Extracted material:
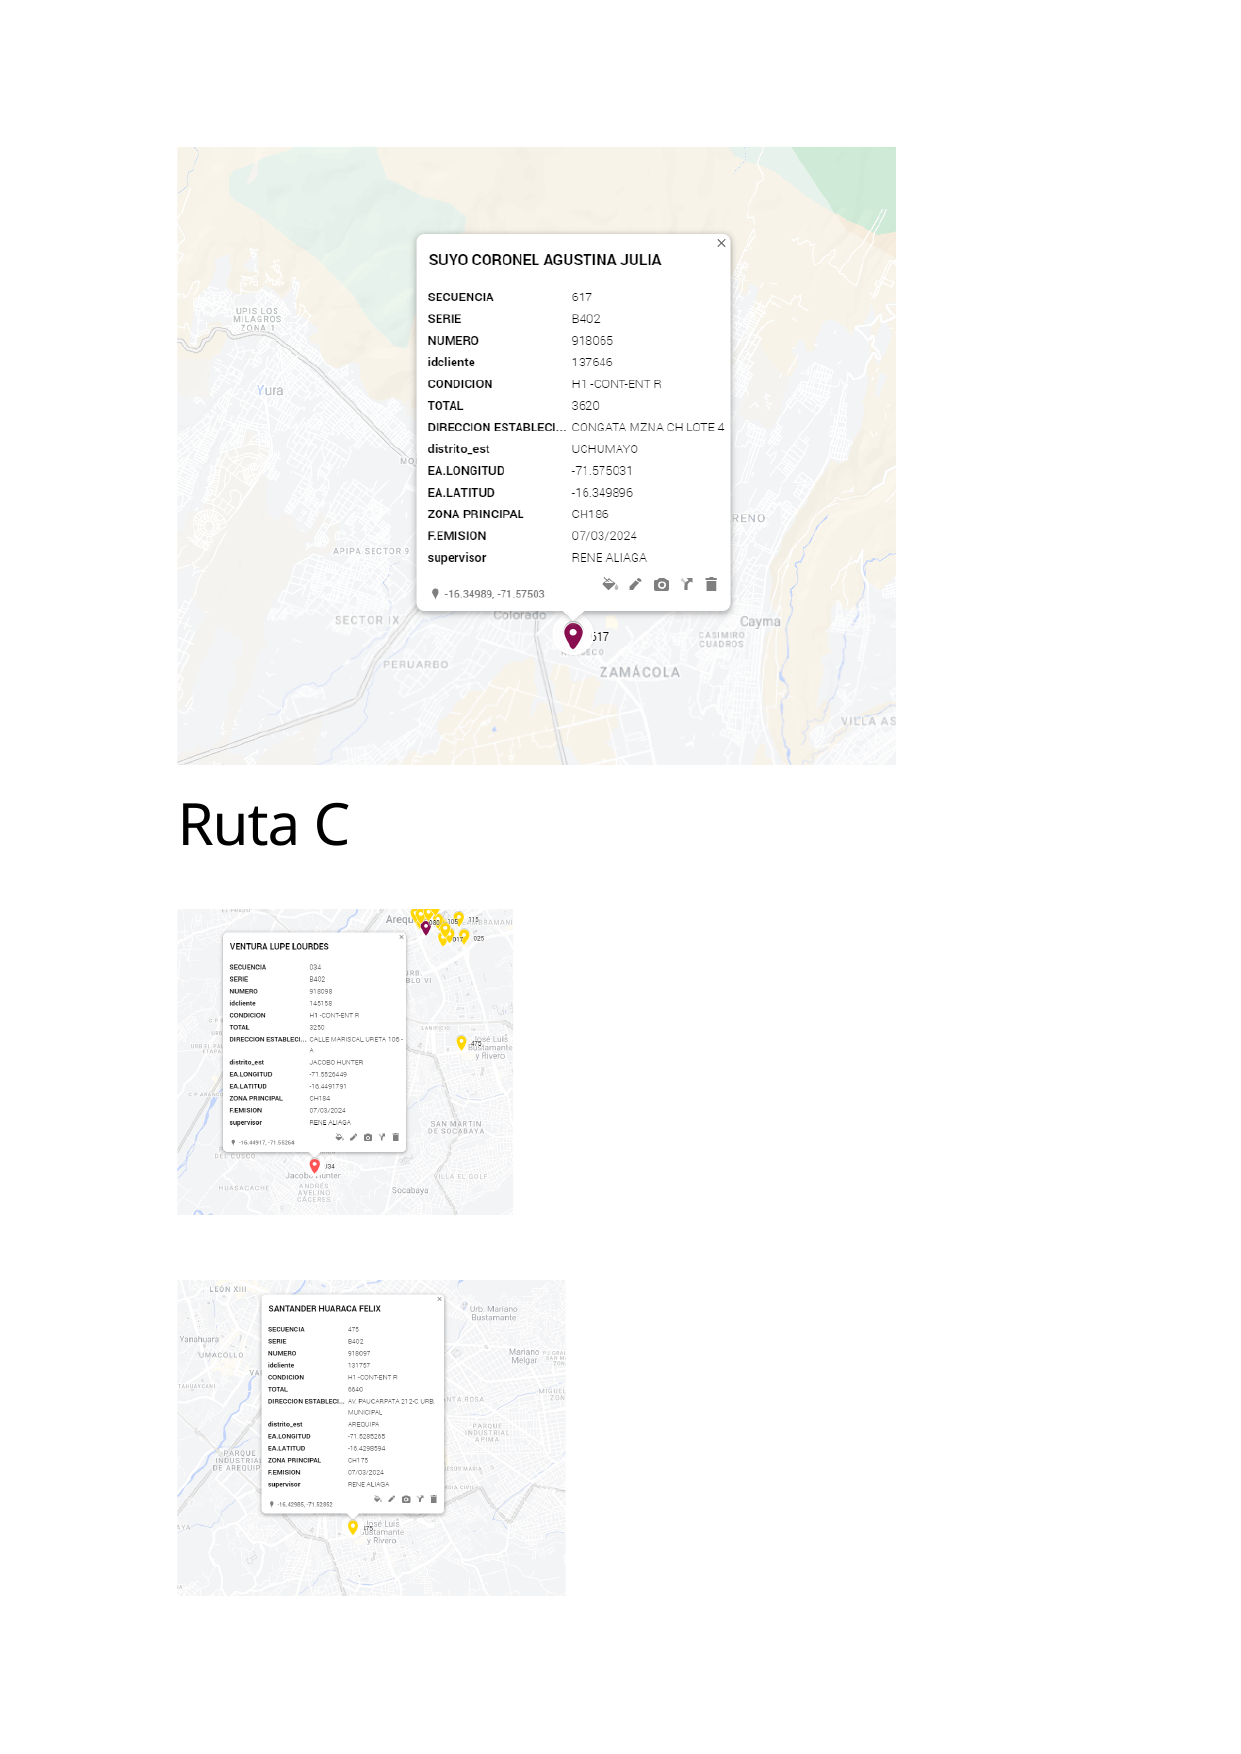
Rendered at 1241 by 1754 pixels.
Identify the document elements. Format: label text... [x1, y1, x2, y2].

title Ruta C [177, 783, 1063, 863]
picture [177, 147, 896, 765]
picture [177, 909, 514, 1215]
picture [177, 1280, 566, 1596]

...

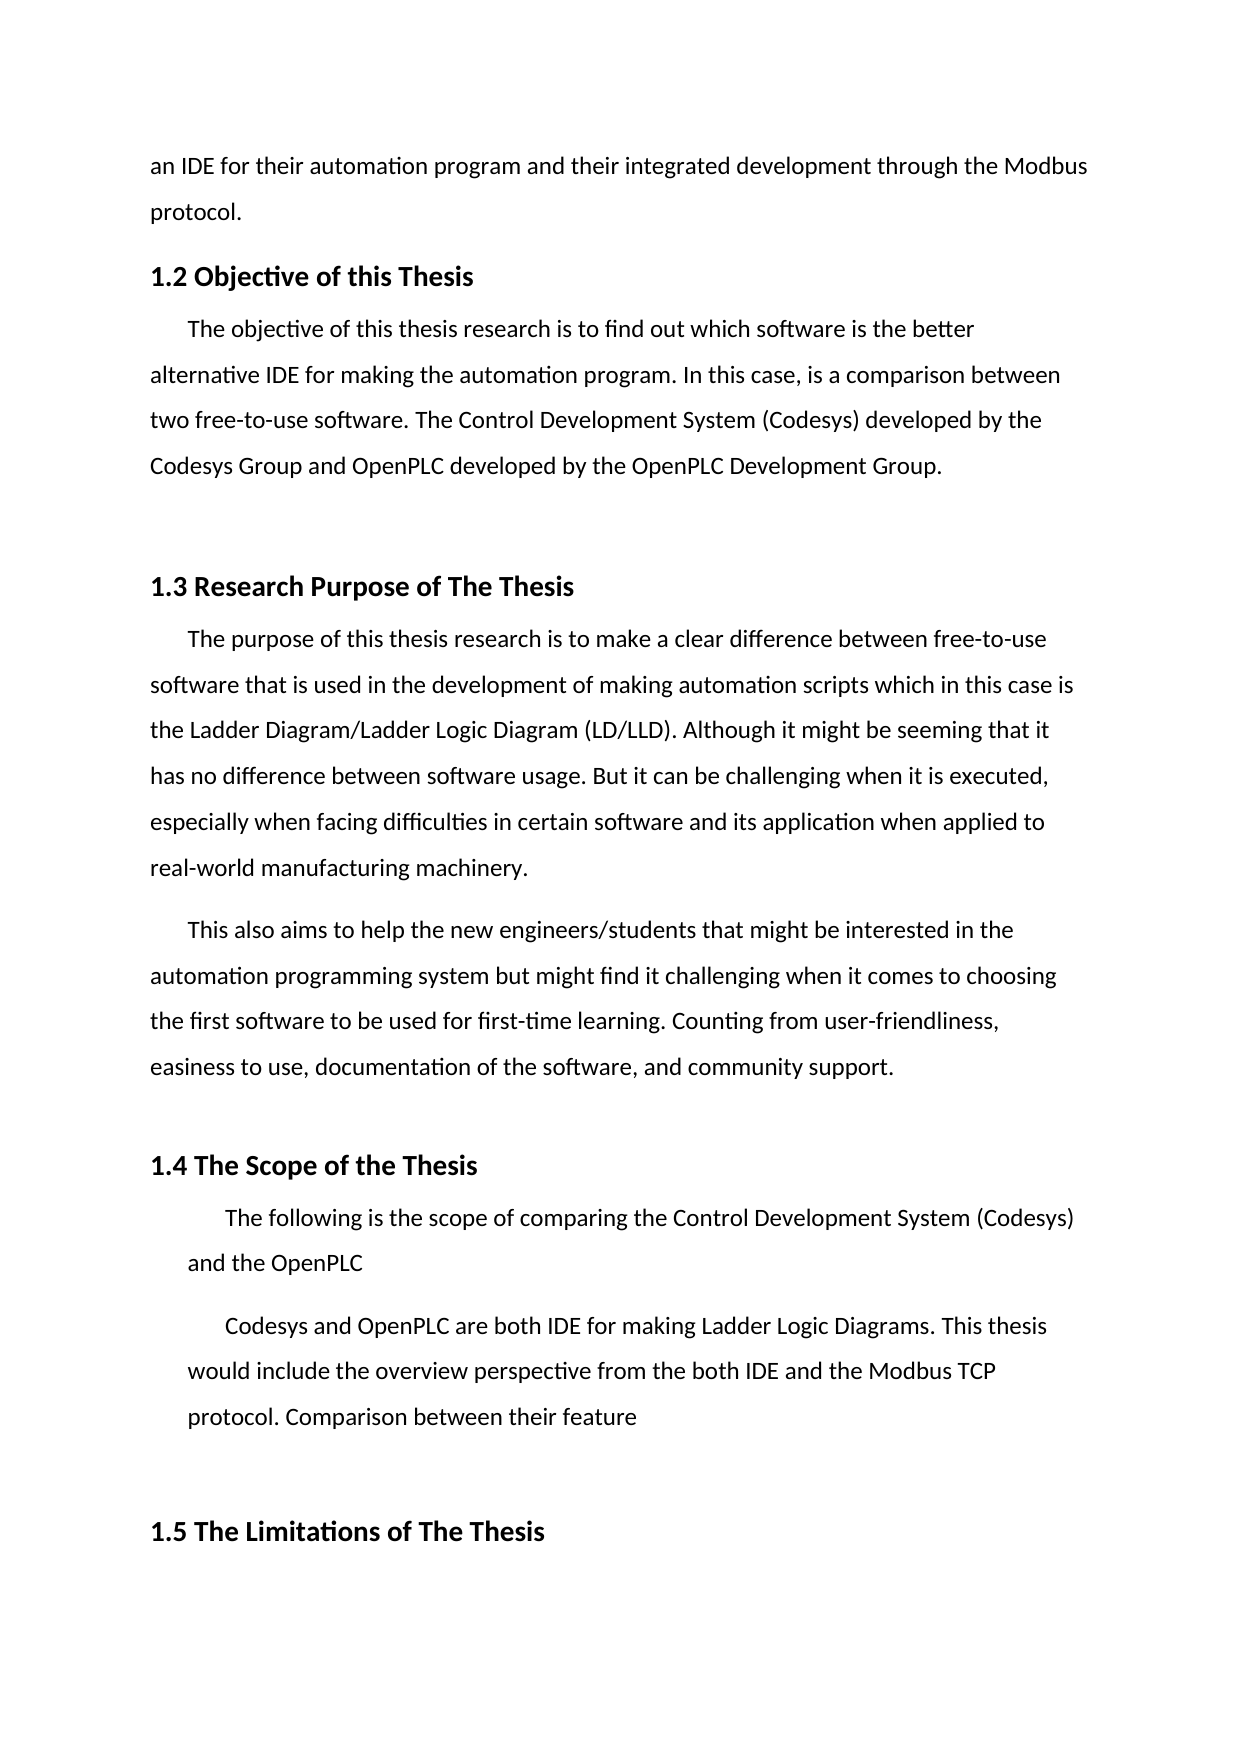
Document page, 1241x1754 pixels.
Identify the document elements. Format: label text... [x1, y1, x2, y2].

Instruction: Each line of the data that holds "pixels" should be copied.

Task result:
Rendered at 1241 by 1754 pixels.
Document page, 1241x1754 pixels.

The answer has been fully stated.